Oh, it was so hard. My role was to help homeless women and their children into permanent housing — in New York. It was a really difficult job. I was 21, living at home with my mom, helping women try to find permanent housing for them and their children. It was a weird cycle because a lot of the women in the shelter had to be on public assistance to be in the shelter, but when they obtained jobs, they lost the public assistance and then were kicked out of the shelter. So they could just never really pick themselves up. So I decided I wanted to do something more behind the scenes, and that’s when I started to do fundraising. I worked for an organization called Girls Educational and Mentoring Services in New York City while I was going to school obtaining my master’s degree. A few months after I completed my master’s degree I decided I wanted to move to Colorado.

I worked for Urban Peak Homeless Shelter for Youth and I did volunteer management there. It introduced me to how amazing this community is and how much people love giving back to help the people that are in need here. My next job was with CPCD… giving children a head start, and I was in charge of their corporate giving program. That was an amazing experience as well.

Tell us about your work at UCCS.

My job there is to raise support for the College of Letters, Arts and Sciences, which is their liberal arts college on campus. My main goal is to raise support for scholarships for students. I transitioned there because it’s the fastest-growing university in the state and there’s just so much opportunity for growth and learning different skills within fundraising. … UCCS is huge; it’s growing, it has such a significant impact in this community, and it’s really working hard to help the students that are attending school. One-third of the student population is considered low-income. There’s a large population of minority students, and that’s something that I’m passionate about — helping those that can’t do it without a helping hand.

Is Colorado Springs responsive and giving?

Oh yeah, and that’s why I’m here. I love it. I’ve seen it since the day that I arrived — that not only were people willing to help me in my career and make me feel part of this community but they’re doing so much — they’re extending themselves to the point where they have no time — just to make this community a better place for people who live here, who work here, and people who are in need here. I wouldn’t be where I am today if it weren’t for that support and the partnerships that I’ve built since I’ve been here — especially [from] El Pomar. They have an Emerging Leaders Development Program and I’m the co-chair of the Hispanic Advisory Council, and they’re doing great work to help minority leaders in this community and give them the leadership skills, connections and networks that they need to succeed. That program has been super significant to me.

Talk about the importance of scholarships.
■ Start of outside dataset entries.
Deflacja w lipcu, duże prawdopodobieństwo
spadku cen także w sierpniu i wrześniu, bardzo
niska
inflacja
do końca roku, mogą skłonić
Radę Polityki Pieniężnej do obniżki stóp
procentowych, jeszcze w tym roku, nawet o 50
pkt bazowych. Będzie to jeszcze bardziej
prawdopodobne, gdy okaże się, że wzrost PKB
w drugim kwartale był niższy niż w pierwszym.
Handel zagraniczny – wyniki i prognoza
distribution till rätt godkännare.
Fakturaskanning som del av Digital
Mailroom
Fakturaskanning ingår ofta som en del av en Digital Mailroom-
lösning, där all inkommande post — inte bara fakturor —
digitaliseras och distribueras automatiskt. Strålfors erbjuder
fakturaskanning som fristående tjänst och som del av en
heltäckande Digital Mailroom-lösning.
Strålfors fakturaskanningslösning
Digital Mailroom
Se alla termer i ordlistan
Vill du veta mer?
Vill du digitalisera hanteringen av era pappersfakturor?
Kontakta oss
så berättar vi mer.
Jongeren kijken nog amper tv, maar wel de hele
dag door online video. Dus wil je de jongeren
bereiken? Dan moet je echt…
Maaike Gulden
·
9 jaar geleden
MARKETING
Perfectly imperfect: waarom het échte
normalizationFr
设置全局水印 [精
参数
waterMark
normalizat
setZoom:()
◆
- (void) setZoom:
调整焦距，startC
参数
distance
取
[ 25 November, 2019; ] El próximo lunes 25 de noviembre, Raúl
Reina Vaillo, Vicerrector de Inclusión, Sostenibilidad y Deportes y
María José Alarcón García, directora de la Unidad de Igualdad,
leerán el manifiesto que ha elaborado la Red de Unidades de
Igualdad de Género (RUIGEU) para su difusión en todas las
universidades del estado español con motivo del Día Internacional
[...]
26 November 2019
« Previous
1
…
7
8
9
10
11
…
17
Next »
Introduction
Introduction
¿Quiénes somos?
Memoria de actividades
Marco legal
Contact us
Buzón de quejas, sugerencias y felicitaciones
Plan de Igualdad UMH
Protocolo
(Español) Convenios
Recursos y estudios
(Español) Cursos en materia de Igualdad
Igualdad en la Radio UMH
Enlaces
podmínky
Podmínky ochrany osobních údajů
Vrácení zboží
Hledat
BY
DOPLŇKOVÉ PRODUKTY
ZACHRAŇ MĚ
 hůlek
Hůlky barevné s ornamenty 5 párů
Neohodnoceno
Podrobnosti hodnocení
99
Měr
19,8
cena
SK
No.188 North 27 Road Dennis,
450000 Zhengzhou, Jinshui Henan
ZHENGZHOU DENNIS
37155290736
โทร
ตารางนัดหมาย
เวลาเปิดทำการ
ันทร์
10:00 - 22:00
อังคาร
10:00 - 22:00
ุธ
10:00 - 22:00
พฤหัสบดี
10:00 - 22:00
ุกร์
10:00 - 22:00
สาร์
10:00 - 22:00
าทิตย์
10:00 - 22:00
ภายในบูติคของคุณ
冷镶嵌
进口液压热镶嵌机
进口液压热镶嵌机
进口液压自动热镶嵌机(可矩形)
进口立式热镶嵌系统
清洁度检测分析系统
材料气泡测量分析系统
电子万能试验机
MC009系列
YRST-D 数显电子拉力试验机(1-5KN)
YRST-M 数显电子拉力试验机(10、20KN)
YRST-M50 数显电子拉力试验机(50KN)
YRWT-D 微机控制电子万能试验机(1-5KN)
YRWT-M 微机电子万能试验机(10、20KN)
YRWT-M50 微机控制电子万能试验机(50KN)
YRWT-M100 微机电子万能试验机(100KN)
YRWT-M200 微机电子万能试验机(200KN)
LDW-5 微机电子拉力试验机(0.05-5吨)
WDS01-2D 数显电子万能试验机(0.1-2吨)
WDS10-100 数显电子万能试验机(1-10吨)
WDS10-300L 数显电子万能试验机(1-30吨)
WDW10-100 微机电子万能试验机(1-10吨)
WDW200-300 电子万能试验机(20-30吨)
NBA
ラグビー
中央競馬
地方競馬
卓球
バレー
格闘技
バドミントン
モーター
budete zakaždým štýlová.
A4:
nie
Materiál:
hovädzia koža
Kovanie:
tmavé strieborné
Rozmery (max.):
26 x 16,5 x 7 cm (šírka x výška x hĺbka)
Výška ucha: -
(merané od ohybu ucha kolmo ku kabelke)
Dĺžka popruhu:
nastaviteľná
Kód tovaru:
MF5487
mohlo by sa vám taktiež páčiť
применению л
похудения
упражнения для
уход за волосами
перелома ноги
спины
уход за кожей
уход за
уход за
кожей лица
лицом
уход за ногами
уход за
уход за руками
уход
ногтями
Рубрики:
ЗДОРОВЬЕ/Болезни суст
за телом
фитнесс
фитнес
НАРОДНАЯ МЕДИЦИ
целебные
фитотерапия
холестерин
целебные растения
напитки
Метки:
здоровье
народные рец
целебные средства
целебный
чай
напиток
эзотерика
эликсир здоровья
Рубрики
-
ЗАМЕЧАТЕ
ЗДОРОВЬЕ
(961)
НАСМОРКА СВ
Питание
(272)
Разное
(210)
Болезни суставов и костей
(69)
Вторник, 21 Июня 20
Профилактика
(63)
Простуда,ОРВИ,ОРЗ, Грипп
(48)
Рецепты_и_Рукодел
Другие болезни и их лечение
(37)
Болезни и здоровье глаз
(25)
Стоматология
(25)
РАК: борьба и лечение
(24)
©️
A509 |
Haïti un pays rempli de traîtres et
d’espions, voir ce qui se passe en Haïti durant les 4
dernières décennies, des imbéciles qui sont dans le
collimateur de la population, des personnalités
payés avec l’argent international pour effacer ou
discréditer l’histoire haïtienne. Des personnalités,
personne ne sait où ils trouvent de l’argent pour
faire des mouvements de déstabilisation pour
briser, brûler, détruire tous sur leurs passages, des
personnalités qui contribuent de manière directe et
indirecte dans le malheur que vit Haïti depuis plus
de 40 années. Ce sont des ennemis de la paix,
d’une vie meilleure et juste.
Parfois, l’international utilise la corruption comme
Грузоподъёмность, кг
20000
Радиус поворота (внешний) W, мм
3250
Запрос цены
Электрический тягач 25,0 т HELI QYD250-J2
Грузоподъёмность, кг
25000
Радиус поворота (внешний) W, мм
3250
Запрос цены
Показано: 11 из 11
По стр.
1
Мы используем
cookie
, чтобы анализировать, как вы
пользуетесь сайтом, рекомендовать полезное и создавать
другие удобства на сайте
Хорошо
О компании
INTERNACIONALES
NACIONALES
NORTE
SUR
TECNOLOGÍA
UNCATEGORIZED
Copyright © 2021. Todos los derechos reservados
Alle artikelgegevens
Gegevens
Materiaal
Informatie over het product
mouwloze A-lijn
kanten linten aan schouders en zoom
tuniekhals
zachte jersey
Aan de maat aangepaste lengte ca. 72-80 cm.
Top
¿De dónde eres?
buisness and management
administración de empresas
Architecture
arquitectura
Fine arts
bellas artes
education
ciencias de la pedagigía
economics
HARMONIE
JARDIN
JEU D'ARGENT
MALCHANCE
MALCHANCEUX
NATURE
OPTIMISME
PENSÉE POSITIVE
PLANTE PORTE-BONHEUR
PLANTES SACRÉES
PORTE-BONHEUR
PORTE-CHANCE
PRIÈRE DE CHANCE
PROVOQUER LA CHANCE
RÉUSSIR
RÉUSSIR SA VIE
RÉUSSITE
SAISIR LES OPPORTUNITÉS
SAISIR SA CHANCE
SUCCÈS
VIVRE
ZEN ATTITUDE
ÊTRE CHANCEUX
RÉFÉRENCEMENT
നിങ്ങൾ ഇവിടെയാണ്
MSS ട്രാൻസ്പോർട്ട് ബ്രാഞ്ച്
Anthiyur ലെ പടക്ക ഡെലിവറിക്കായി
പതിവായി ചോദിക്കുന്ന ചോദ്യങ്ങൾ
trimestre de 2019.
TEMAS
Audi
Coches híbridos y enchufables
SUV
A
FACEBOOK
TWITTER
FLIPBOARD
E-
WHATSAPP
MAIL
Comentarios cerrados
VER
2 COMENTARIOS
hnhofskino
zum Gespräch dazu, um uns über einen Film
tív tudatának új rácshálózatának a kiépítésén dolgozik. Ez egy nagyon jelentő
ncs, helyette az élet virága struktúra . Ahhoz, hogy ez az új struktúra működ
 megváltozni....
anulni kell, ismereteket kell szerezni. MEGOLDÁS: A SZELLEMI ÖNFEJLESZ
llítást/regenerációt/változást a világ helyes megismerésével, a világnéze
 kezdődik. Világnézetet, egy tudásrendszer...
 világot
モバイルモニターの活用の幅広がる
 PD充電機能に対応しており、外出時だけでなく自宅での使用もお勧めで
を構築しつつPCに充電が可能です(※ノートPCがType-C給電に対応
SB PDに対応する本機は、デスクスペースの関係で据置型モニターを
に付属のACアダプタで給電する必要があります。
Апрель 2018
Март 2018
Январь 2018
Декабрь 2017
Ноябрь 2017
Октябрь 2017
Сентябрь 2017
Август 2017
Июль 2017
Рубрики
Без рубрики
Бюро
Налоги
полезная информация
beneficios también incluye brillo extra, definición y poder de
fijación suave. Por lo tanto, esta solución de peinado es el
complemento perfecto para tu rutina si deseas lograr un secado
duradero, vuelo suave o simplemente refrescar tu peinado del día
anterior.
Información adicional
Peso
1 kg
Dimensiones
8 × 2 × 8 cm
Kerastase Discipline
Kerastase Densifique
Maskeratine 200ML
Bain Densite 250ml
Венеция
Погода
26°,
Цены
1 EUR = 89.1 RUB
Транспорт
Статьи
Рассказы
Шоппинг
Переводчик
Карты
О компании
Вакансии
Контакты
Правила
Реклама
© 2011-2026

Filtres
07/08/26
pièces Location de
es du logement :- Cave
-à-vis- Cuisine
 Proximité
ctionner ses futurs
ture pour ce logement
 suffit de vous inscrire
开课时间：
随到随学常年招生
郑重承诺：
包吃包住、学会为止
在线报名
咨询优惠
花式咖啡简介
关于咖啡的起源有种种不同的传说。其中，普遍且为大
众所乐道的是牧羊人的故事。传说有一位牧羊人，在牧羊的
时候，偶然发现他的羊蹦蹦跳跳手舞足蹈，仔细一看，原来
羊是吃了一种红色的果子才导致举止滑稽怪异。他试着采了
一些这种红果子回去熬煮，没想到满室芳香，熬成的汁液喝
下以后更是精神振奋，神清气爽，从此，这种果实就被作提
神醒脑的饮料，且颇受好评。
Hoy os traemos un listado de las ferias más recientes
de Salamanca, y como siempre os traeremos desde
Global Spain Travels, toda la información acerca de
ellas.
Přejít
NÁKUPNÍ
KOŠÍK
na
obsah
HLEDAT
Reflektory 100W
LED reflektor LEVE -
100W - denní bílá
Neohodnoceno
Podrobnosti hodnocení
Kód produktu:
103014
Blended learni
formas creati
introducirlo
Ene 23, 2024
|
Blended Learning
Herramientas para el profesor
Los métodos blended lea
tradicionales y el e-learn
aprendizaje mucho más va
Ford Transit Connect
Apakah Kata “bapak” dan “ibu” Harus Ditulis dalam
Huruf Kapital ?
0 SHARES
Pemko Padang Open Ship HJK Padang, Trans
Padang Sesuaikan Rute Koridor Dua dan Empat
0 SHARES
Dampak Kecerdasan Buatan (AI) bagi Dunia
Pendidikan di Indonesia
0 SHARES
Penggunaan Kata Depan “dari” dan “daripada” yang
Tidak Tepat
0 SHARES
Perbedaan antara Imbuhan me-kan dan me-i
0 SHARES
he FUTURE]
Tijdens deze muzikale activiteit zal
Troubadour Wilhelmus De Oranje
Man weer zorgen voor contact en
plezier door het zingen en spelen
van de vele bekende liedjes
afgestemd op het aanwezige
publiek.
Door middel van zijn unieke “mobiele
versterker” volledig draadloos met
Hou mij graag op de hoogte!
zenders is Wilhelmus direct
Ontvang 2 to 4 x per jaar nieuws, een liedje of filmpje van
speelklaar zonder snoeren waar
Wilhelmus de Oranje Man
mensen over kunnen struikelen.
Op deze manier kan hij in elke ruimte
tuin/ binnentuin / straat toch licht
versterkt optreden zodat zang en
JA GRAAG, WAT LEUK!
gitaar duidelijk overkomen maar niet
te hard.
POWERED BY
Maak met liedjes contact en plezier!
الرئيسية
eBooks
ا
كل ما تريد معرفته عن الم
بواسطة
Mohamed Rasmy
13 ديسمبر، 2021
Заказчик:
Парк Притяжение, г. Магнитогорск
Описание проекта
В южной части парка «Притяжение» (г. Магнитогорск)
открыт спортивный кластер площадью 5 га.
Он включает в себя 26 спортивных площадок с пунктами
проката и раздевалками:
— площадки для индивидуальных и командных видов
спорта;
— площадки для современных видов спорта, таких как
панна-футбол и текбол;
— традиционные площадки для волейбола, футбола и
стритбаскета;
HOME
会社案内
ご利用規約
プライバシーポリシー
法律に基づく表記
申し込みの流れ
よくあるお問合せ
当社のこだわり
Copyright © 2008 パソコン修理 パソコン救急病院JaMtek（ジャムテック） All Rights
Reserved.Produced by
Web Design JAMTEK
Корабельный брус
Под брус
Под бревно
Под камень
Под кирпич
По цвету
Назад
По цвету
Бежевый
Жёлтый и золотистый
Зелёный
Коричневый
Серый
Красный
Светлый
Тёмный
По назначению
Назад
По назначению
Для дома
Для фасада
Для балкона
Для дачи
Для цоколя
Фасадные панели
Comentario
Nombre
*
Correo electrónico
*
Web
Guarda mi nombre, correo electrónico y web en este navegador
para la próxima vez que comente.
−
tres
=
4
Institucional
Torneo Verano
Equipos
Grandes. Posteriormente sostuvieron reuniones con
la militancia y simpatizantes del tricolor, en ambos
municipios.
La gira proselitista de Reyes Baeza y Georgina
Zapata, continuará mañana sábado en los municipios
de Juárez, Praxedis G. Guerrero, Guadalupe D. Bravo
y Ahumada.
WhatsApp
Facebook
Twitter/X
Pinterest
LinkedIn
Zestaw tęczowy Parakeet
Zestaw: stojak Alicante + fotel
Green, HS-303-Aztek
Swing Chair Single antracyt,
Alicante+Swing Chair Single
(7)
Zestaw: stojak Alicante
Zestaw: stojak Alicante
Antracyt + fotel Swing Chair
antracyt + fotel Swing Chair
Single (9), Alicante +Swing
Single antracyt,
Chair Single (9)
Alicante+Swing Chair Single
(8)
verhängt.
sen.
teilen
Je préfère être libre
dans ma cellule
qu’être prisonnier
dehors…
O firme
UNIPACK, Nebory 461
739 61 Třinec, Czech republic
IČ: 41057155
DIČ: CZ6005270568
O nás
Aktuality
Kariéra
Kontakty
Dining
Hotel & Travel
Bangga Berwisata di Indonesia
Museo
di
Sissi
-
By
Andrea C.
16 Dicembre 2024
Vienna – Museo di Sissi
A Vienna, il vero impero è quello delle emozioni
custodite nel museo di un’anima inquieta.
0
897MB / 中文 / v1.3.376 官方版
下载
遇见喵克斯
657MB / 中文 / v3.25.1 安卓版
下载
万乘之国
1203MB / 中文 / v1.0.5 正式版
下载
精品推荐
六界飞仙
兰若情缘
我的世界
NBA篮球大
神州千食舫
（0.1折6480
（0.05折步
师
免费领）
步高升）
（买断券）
As we all know, getting a higher education degree is extremely expensive. Fortunately UCCS is one of the more affordable universities, but a lot of our students are still struggling to make ends meet, so a lot of them end up working two, three jobs just to be able to attend school. … If we’re able to raise support for scholarships … then they can participate and have a more fulfilled, comprehensive educational experience. For example, we’re working on a scholarship right now that’s called The Bridge Forward, and that scholarship is specifically for students that don’t qualify for financial aid but still can’t afford to go to college. A scholarship like that — let’s say $2,500 —can prevent a student from having to work 250 hours across a semester in a part time job. That’s a lot of hours. … [The Bridge Forward] is helping students that are doing everything right. They’re working, their parents are working, they’ve saved for their child’s education — but they can’t afford it. Rent is ridiculous and cost of living has skyrocketed, so it’s hard to be able to afford that, so you have to choose. And you shouldn’t have to choose, when an education is so important in pursuing a career.

Editor’s note: This is an extended version of the profile that appears in the July 6 print edition of the Business Journal.